Aim of the task
Please output the text lines of every item below verbatim, and leave the pictures out of your answer.

Data

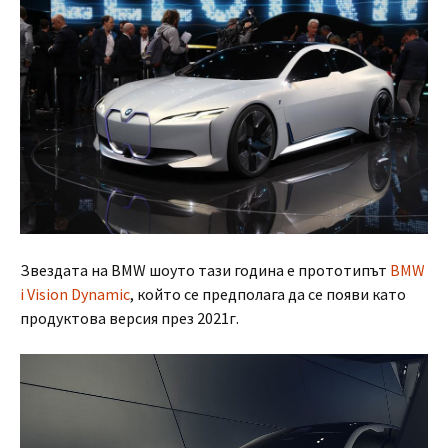
Звездата на BMW шоуто тази година е прототипът
BMW
i Vision Dynamic
, който се предполага да се появи като
продуктова версия през 2021г.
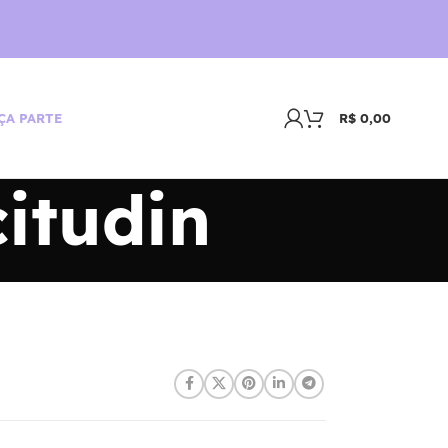
R$
0,00
ÇA PARTE
itudin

Solution to the exercise
Звездата на BMW шоуто тази година е прототипът
BMW
i Vision Dynamic
, който се предполага да се появи като
продуктова версия през 2021г.
R$
0,00
ÇA PARTE
itudin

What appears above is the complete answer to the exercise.